» Task prompt: Pick out every line in the records that contains the string "white", and copy each one. Case counts.

-- Begin --

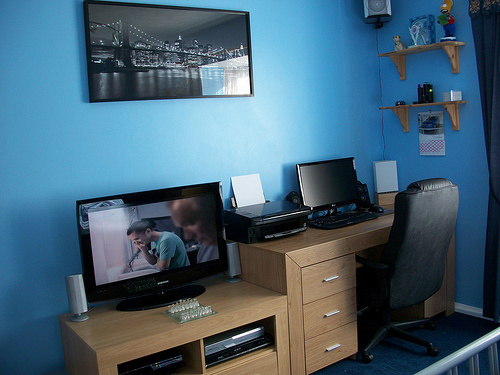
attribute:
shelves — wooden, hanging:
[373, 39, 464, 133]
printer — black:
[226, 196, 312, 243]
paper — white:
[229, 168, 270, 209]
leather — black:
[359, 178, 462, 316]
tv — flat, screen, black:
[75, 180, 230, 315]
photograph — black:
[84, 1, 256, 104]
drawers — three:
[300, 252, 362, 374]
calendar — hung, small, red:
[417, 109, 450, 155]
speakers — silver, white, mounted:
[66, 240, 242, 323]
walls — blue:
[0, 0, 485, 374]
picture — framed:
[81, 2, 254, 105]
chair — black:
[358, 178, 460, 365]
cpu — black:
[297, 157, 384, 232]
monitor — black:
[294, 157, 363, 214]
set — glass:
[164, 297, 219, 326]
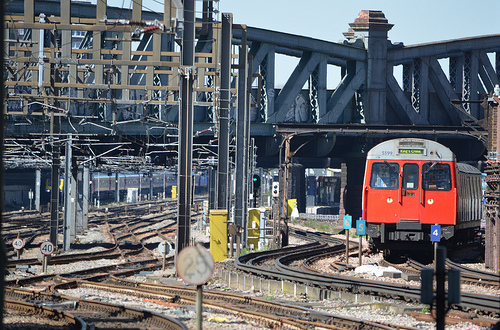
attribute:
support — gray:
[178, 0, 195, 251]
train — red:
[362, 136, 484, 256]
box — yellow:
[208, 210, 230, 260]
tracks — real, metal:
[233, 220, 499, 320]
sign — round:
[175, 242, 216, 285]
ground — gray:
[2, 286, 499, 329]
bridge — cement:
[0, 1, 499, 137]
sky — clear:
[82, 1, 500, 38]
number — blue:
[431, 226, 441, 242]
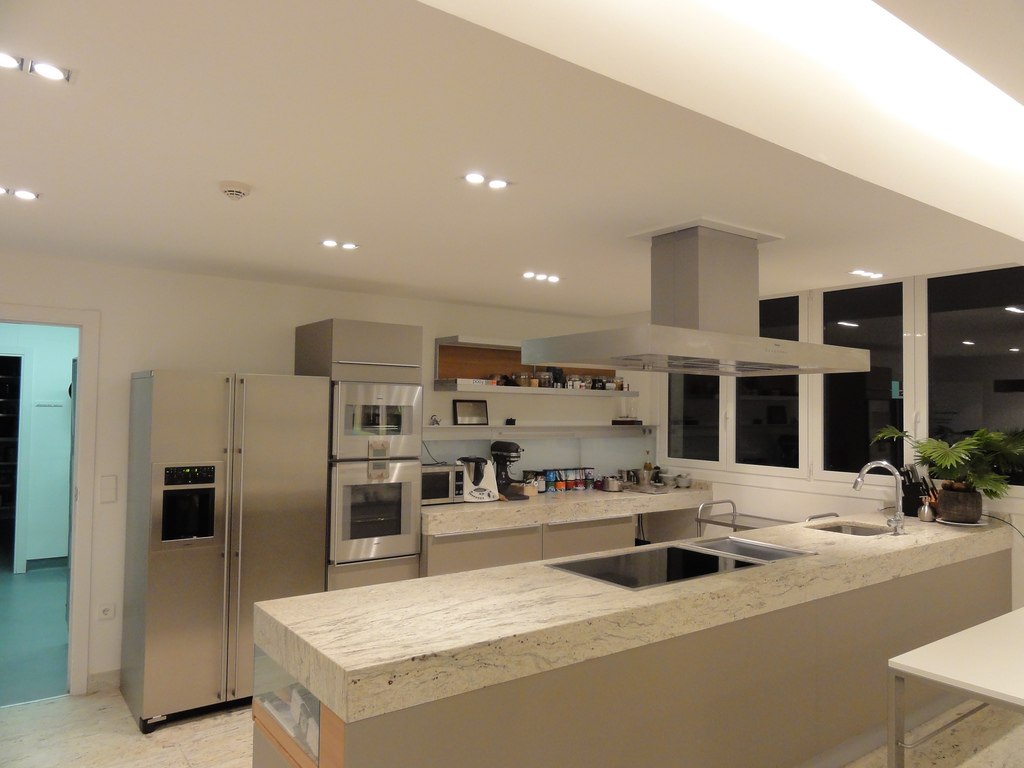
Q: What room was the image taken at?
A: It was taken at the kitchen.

-- End --
-- Begin --

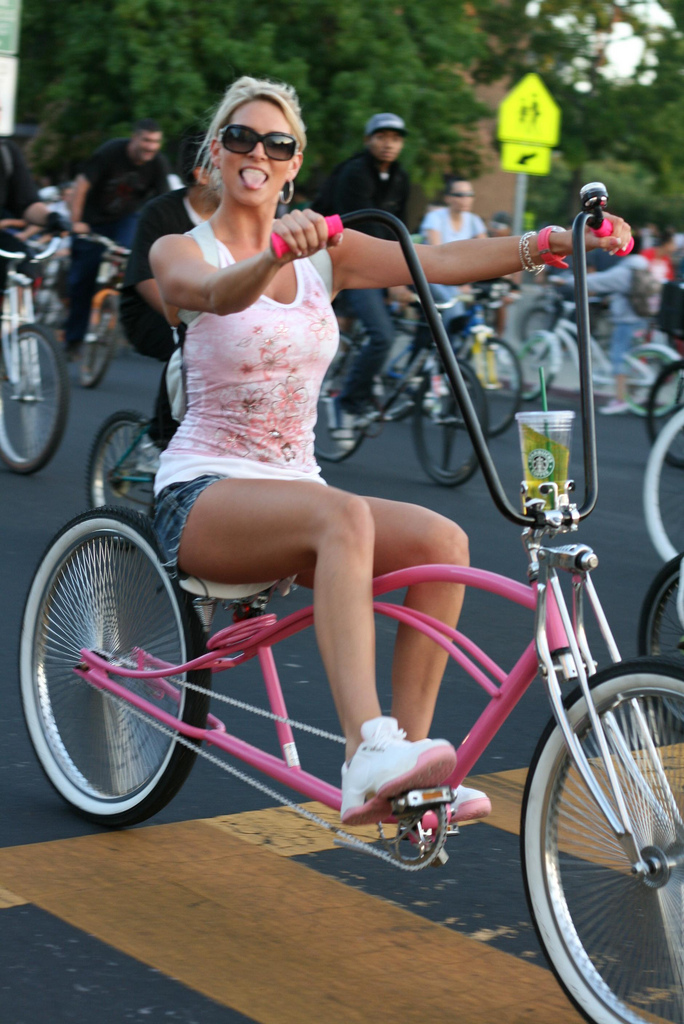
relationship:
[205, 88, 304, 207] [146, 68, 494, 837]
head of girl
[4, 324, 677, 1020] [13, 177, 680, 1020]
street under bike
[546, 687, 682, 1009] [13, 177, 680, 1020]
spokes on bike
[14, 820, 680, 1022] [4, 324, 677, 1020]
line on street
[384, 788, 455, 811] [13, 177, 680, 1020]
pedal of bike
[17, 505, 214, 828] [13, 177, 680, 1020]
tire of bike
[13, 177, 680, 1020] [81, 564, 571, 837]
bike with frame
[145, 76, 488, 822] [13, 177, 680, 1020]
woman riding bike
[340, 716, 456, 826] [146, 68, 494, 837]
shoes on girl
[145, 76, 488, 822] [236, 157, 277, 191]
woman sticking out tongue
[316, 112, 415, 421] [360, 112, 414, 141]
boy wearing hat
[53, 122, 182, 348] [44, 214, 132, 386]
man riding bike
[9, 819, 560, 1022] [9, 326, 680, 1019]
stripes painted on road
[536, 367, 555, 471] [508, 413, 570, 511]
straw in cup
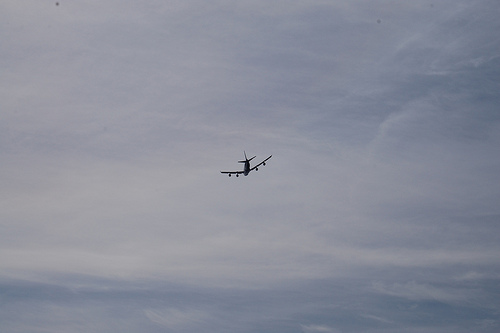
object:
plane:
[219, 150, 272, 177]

-- End --
-- Begin --

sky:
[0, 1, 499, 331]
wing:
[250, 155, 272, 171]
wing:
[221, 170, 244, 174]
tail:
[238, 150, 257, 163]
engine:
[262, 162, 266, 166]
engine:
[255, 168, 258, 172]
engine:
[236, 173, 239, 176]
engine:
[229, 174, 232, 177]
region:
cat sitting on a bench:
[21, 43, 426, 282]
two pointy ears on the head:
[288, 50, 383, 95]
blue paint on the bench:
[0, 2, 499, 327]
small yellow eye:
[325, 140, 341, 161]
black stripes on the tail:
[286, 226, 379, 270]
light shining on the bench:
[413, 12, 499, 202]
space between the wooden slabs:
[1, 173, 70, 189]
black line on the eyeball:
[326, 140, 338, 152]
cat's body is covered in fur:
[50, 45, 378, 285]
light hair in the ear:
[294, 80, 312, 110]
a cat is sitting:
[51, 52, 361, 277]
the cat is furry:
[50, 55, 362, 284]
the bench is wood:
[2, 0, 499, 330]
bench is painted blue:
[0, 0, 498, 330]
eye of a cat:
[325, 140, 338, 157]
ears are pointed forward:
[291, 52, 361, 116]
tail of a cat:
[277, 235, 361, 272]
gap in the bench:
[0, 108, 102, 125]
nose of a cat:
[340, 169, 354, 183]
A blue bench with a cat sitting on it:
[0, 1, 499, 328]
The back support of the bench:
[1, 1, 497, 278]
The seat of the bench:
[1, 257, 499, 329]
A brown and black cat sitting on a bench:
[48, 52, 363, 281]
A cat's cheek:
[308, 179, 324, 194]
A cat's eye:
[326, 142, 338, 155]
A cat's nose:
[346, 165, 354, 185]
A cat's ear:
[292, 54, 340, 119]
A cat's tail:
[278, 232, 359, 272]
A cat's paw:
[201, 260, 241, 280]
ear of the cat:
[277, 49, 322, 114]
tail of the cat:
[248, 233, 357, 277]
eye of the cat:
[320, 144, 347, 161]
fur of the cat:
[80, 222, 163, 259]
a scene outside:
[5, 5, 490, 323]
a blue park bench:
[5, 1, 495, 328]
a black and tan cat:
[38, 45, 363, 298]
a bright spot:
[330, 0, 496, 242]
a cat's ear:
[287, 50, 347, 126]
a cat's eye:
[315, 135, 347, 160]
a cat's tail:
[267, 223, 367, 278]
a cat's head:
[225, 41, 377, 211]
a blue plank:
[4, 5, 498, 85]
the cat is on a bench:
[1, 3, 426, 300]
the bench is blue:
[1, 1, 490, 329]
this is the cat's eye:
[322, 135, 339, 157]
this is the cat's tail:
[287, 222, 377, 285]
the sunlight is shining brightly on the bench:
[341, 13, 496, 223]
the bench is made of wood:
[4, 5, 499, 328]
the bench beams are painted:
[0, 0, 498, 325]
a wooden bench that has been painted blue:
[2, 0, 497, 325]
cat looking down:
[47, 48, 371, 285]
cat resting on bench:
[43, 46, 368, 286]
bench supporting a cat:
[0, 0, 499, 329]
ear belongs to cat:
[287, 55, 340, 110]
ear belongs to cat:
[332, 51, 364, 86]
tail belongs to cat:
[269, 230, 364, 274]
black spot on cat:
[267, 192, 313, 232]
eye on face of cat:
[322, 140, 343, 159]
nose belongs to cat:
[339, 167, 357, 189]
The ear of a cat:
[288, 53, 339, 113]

-- End --

» Answer to the task:
paper — white:
speakers — silver, white, mounted:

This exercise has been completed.